After so many sessions without up and down, it was fairly tough to continue walking until the break at Königshöhe. The very reason that we had a break there was because there was a restaurant there. Not more than that. But it turned out to be a beautiful grass field with a great view over Wuppertal. I’m pretty sure that I could impress the newcomers with this great place, even though I had no idea about it when I chose it beforehand. Some people took beer at this restaurant and brought where we were having a break. This restaurant was run by Italians and they didn’t mind their glasses/cups being taken away outside from their property. Nice to see Italians here again.
Right next to this place, there was a nice German flag, where we had a group picture. I still have no idea why people put their national flags, but they do it in many countries. Now in the meantime I did understand that it doesn’t mean to exclude foreigners, but it still appears to me like a very significant thing take photos in front of German flags with a lot of foreigners.
I must say, the original path that I had prepared was just boring and dangerous today, as there were many cars and bikes passing by. And like before the break, Jan flexibly changed the route and we were on a forest path again.
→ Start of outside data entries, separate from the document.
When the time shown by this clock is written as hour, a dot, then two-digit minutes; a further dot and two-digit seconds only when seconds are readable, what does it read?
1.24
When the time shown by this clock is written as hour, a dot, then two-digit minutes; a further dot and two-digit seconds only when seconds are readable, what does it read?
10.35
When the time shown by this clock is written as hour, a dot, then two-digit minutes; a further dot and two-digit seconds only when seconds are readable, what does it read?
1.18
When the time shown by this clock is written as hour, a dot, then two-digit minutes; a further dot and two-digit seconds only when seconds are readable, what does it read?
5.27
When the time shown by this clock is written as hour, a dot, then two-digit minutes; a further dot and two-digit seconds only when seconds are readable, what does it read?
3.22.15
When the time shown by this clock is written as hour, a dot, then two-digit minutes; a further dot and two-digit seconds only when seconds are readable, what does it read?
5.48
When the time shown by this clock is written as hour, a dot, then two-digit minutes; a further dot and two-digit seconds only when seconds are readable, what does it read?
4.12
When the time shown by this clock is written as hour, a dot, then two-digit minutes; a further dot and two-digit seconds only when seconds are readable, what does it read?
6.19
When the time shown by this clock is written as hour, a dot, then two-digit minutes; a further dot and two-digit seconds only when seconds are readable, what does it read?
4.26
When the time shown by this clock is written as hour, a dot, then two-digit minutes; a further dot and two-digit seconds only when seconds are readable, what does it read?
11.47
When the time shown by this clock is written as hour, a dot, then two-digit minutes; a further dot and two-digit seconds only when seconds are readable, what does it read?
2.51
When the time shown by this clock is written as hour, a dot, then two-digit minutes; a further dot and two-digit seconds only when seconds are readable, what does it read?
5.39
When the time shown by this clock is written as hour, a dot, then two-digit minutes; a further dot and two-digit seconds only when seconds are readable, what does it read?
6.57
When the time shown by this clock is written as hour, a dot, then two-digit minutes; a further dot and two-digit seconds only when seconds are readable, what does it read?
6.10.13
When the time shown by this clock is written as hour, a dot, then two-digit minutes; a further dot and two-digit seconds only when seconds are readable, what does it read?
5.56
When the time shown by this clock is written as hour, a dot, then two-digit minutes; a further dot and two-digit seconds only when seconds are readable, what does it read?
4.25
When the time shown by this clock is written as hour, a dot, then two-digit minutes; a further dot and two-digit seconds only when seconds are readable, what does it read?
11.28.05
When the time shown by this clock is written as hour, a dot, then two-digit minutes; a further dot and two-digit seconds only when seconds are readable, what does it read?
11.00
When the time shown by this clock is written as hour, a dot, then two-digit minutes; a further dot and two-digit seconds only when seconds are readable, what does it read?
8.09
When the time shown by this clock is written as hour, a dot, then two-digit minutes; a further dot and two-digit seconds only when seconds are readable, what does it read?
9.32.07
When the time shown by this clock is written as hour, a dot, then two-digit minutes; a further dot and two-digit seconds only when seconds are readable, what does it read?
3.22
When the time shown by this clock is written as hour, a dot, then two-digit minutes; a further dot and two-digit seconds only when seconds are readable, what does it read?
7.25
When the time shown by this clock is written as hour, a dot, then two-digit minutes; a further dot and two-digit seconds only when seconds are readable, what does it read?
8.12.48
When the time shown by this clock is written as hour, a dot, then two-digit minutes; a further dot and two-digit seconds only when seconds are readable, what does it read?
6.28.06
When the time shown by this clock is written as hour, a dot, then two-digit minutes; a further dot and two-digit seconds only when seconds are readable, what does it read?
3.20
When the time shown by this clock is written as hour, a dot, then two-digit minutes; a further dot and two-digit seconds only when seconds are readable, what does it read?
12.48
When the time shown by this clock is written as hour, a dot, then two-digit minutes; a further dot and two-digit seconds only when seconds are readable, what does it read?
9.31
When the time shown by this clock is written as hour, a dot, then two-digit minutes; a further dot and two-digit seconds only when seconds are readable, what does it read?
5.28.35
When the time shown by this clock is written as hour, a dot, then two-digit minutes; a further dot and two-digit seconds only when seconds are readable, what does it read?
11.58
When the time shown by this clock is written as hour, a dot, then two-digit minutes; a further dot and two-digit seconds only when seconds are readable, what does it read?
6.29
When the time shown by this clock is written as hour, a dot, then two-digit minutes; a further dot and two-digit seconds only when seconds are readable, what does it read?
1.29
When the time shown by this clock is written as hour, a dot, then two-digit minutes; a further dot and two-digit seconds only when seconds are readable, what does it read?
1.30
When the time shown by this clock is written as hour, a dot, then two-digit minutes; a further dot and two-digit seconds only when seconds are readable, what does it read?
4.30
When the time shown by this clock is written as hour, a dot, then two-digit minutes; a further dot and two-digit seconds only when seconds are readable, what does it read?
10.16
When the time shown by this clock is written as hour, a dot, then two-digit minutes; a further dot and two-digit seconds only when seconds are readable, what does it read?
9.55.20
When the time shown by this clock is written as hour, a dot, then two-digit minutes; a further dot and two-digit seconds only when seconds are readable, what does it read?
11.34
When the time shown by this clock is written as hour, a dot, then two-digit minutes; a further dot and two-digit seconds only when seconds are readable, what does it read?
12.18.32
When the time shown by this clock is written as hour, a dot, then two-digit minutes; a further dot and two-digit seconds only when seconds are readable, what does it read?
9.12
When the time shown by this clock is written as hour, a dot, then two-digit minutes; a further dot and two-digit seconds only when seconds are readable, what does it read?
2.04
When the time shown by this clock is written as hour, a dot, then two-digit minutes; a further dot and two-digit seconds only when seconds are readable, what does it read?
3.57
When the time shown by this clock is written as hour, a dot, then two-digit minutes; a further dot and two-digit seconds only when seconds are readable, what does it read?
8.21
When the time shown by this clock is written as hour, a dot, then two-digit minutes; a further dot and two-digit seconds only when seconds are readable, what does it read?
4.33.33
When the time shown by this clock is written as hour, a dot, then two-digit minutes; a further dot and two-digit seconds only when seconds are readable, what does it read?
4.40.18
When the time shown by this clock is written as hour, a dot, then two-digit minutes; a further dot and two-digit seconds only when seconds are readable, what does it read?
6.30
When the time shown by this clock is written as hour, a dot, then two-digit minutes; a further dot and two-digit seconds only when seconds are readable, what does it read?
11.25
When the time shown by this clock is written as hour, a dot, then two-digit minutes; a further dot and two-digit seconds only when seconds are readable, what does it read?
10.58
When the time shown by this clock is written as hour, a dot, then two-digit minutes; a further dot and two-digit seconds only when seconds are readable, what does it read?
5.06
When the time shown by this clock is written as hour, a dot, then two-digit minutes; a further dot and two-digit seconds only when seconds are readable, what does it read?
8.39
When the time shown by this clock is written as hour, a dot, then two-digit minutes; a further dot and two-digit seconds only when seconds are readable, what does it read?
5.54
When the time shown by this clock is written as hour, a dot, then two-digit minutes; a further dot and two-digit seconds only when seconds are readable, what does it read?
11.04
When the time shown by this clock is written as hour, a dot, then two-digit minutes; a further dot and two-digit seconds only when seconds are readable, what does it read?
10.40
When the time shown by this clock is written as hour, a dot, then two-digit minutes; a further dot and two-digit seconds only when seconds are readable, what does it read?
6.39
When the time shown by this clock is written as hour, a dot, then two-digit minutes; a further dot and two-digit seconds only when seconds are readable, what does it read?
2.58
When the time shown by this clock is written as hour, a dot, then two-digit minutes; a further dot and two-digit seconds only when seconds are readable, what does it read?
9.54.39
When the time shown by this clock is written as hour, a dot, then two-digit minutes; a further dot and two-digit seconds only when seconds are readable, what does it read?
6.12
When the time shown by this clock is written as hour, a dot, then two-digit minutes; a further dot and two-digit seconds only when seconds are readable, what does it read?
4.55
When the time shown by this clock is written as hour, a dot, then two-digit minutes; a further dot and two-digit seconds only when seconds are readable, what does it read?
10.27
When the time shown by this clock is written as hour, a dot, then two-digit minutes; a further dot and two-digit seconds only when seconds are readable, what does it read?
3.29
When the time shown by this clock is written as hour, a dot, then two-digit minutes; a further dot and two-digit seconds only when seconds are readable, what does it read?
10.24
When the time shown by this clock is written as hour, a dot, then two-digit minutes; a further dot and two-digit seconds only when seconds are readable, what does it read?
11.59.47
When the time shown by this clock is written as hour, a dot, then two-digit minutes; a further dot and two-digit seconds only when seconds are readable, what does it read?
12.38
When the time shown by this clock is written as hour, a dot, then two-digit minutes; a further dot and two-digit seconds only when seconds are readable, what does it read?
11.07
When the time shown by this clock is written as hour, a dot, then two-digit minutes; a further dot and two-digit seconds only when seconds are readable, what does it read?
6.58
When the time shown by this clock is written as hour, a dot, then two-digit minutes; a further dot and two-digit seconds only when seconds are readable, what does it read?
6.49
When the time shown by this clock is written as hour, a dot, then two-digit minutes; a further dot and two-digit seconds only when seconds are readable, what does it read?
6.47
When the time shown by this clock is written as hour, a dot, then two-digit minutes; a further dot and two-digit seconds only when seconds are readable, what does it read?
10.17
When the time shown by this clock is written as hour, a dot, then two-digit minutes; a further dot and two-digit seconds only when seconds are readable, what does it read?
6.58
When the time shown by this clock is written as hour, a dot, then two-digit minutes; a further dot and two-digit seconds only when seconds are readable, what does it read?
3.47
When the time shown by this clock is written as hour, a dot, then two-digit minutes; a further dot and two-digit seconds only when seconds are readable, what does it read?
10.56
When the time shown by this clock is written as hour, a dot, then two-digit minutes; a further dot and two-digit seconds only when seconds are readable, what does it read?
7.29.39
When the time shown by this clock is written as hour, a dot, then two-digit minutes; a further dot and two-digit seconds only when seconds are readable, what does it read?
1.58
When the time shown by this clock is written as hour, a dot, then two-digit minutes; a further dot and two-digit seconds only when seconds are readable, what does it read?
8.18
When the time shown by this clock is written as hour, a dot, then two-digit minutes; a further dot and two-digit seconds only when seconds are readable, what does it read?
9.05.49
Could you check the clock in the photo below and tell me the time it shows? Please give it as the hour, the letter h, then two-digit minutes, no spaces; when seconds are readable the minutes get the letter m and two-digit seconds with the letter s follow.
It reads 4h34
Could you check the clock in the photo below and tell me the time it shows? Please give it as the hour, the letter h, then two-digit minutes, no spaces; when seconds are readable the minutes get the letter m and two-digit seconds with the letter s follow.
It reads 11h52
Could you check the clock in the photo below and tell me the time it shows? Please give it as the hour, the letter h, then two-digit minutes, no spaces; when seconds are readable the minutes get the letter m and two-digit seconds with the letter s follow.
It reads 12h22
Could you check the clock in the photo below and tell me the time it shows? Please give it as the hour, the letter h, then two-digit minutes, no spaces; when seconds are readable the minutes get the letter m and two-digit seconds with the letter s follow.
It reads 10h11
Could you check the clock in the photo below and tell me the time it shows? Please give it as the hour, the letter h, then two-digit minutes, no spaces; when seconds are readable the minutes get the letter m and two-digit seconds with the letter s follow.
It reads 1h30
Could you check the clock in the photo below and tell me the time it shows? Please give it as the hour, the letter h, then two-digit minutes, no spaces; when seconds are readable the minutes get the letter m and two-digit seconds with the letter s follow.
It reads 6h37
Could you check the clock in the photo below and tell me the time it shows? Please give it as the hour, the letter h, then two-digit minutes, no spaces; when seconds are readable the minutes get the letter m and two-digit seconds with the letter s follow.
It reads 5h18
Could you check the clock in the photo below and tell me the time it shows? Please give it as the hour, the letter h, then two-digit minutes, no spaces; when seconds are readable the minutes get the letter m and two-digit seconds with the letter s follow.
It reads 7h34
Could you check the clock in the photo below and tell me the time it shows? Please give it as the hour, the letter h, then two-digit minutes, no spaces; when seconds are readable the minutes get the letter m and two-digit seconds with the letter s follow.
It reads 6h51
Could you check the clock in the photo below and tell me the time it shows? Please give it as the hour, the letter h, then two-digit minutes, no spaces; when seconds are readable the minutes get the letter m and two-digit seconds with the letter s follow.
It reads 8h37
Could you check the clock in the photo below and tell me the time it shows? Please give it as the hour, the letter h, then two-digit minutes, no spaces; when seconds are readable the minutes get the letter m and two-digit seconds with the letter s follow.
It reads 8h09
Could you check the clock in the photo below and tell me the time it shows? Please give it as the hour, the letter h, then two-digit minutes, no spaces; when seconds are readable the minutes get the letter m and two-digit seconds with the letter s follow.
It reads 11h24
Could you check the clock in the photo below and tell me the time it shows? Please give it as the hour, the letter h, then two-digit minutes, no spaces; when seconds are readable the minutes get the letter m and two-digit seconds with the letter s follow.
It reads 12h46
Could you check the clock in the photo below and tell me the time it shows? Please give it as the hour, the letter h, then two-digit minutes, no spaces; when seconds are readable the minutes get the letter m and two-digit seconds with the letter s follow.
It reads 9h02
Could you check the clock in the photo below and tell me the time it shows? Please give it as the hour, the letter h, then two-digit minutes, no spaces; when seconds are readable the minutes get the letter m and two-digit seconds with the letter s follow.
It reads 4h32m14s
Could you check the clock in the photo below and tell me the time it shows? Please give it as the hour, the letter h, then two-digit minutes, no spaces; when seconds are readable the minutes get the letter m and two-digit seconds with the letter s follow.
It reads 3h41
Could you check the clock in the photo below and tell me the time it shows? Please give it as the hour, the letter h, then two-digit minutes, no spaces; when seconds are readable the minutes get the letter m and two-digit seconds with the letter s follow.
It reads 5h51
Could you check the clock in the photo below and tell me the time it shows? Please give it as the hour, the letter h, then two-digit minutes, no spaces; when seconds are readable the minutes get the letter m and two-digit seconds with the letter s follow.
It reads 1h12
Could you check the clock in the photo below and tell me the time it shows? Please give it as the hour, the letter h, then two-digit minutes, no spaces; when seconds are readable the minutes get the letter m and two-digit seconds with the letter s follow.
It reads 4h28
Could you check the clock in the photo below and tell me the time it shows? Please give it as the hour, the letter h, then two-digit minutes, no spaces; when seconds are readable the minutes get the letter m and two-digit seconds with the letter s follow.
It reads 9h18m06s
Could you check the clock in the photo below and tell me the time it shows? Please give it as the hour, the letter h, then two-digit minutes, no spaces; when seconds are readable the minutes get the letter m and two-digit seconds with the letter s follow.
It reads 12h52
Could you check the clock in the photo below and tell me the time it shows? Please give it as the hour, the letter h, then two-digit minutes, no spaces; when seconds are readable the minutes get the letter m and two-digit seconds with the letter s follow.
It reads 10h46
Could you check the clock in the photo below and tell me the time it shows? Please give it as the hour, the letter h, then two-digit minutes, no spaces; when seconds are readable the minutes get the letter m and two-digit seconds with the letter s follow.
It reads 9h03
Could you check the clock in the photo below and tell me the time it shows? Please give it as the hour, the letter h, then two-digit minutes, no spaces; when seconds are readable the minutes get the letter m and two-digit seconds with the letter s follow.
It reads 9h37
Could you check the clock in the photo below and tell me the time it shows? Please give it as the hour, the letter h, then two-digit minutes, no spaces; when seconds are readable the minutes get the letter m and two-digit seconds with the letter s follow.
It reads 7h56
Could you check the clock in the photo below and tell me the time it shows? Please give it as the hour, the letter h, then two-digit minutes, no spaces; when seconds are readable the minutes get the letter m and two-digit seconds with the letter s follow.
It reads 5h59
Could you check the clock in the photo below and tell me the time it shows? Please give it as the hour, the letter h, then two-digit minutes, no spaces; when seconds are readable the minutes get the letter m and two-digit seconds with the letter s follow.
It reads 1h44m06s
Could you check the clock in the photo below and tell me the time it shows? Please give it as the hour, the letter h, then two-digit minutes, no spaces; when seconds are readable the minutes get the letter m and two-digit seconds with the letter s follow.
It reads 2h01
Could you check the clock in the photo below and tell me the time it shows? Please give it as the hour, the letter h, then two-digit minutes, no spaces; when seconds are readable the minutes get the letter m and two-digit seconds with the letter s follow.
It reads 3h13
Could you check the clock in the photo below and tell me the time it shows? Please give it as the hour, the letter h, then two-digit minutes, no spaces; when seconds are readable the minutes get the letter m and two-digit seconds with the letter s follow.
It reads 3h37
Going down the hill, we arrived at Wuppertal. I chose Wuppertal this week because of the street food and music festival of this week there. And just as Wuppertal is simply not the most exciting German city, this was probably the emptiest street food and music festival I’ve seen so far and the only one without music. Anyway, since we usually have to fight for a place to sit together, and since this was not the main focus of today’s hike, it might have been actually better for us this way. I don’t even mind the fact that they started even closing the vans while it was still bright outside and we were still there.
So, here comes the final twist of the day: after this festival, we went back to Wuppertal Hbf, where we took this floating train to go back to Wuppertal Vohwinkel. Usually there are direct trains to Düsseldorf from this station, but for the same reason (i.e. for unknown reasons), there was no direct train to Düsseldorf. According to the German railway app, there were still replacement buses going directly to Düsseldorf from Wuppertal Vohwinkel every 10 or 15 minutes or so. We waited outside. No bus came. At some point, we asked the driver of a local bus. He said there wouldn’t be any replacement bus.
And now, there were two possibilities. One, we go over Essen and Duisburg, which is like as if flying from New York to Los Angeles with a layover at Vancouver and Montreal. Two, we go over Solingen, which is like flying from New York to Los Angeles with a layover at Mexico city. Both possibilities sounded like the worst ones, but by this time we were starting to wonder whether it’s ever possible to go back to Düsseldorf. Having one possibility was already good enough.
And so we decided to go over Solingen. The train was supposed to arrive in 20 min. Then came the announcement that the train would have a 10 min delay. In the app it was said to be a 30 min delay. And not quite surprisingly, the app was right. With a platform change, we had to wait almost for an hour in total for this one particular train, in which the train driver started to insult other trains using the announcement system. At least we caught the connection at Solingen, the only one train that went properly today. It was almost 10pm when we came back. It was nice to be back in Düsseldorf again, which seemed so far away at some point this afternoon.